What To Know About Enrollment Transitions in Medicaid
A recent Wall Street Journal story ignores the facts and presents a deeply flawed viewpoint on enrollment and coverage changes for Medicaid beneficiaries.
Here are the facts:
- Robust coverage and satisfaction: More than 70 million Americans rely on Medicaid for affordable, high-quality health care coverage, and Medicaid plans work closely with states to ensure the accuracy of enrollment data.
- Despite the story’s generalizations, Medicaid concurrent enrollment is a rarity.
- Less than 0.5% of Medicaid enrollees are concurrently enrolled, according to the U.S. government.
- While very rare, concurrent enrollment can occur if a beneficiary moves states without closing their previous Medicaid coverage and subsequently enrolls in the program in their new state, or if there is a temporary lag in enrollment data.
- Medicaid plans strongly support program integrity and accuracy.
- Medicaid plans coordinate with state and federal policymakers to maintain the integrity of and stability of the Medicaid program.
- Many states have robust processes in place to recover premium costs associated with potential concurrent enrollees, including through program and payment audits, rate-setting and/or recoupments through contracting requirements.

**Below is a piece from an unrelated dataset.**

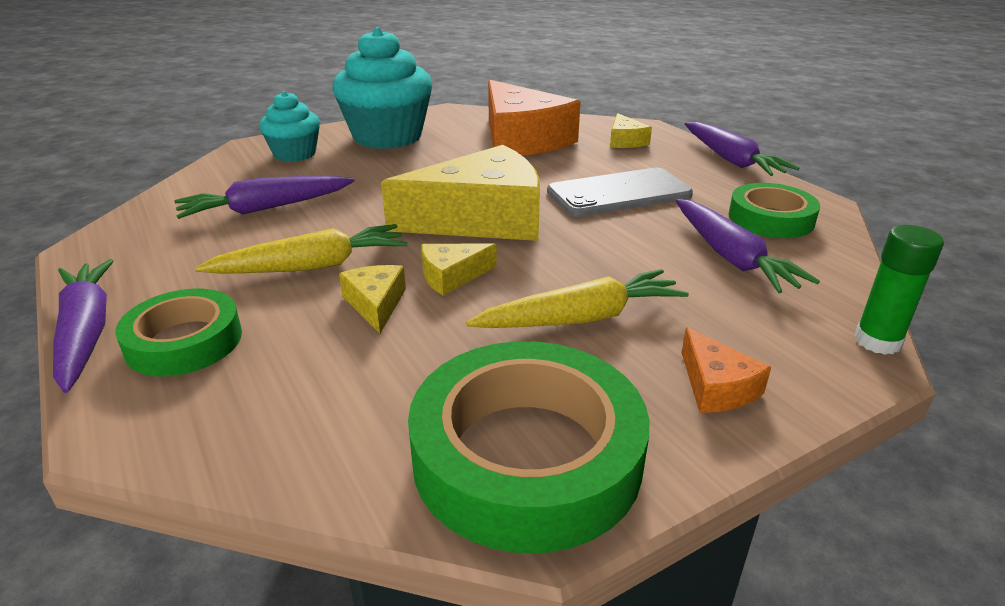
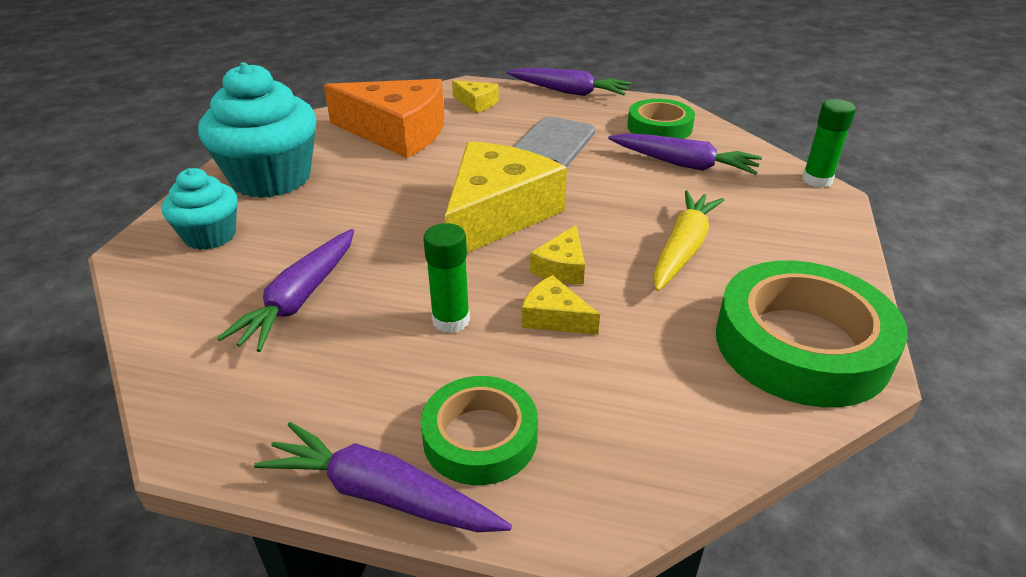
camera: 45 degrees left, 5 degrees up
(312, 266) = (451, 320): yellow carrot -> green glue stick
(716, 386) = (803, 247): orange cheese -> none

These mechanisms ensure Medicaid plans do not benefit from rare and temporary instances of concurrent enrollment.
- It can be difficult to 100% eliminate concurrent enrollments for several reasons, including:
- Complex individual circumstances can result in multiple residence changes for some beneficiaries.
- For example, people experiencing chronic homelessness or in unstable housing situations, seasonal employees, people with frequent job changes, and/or people suffering from illnesses may relocate more often, resulting in lags to updated data.
- From 2019-2021, COVID-19 created a higher-than-average level of movement among beneficiaries, both across states lines as well as between and among coverage markets, straining states’ administrative resources. Pauses on routine eligibility redeterminations further contributed to temporary instances of concurrent enrollments.
- Brief overlaps between the termination and initiation of coverage can also lead to short periods of concurrent enrollment for a small portion of the Medicaid population.
- Complex individual circumstances can result in multiple residence changes for some beneficiaries.
- Federal medical loss ratio requirements place strict limits on Medicaid plans’ profits and administrative costs, ensuring that states receive value from their Medicaid partnerships.
- States use the claims and enrollment experience of contracted MCOs to set monthly capitation rates year over year, which should account for concurrent enrollments.
- States can also impose contractual requirements on MCOs for premium recoveries related to concurrent enrollees if they deem it necessary and appropriate given the very small numbers involved and the other protections noted above.